So I am trying to devise a spin off of the Levenshtein algorithm, where I keep track of what transformations I did in the string(inserted a, or substitute a for b).
Example:
Basically, say I am computing the edit distance of "bbd" and "bcd"
The edit distance will be 1 and the transformation will be "substitude b for c"
Question:
How would I approach this problem since the implementations i've seen do not concern themselves with knowing what kind of operation it was but only the total cost?
You can use this module - there is an editops
function there, which returns a list with the operations needed to transform one string to another.
Example:
Levenshtein.editops("FBBDE", "BCDASD")
[('delete', 0, 0), ('replace', 2, 1), ('insert', 4, 3), ('insert', 4, 4), ('replace', 4, 5)]
From the docs:
Find sequence of edit operations transforming one string to another.
editops(source_string, destination_string)
editops(edit_operations, source_length, destination_length)
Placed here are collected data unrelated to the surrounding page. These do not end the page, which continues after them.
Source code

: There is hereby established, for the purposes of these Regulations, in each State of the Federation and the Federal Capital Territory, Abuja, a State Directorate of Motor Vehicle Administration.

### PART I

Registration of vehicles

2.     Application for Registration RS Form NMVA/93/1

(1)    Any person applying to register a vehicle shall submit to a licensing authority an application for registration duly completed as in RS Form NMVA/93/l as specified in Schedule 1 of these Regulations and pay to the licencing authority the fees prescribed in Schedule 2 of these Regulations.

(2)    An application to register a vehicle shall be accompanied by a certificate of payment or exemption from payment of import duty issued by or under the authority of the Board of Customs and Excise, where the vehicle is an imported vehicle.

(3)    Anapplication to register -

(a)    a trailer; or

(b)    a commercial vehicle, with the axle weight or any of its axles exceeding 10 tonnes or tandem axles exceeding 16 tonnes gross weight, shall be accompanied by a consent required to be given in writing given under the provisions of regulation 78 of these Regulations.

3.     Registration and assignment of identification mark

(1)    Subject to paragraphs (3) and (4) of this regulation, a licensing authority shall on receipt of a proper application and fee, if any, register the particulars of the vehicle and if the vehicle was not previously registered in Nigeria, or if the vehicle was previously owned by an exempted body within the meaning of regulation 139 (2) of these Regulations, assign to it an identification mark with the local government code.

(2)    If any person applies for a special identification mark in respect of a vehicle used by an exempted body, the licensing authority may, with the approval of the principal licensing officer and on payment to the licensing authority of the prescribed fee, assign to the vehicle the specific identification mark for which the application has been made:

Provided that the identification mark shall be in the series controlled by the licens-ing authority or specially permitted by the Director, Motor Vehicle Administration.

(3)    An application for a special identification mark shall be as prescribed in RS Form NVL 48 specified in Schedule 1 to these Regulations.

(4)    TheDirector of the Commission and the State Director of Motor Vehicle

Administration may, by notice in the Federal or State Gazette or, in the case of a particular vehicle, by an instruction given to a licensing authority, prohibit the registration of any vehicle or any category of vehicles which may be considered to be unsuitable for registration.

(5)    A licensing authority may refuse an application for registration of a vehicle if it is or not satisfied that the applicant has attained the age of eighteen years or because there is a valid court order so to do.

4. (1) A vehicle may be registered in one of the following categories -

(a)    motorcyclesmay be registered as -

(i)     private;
The result is a list of triples (operation, spos, dpos), where
operation is one of equal',
replace', insert', or
delete'; spos
and dpos are position of characters in the first (source) and the
second (destination) strings. These are operations on signle
characters. In fact the returned list doesn't contain the equal',
but all the related functions accept both lists with and without
equal's.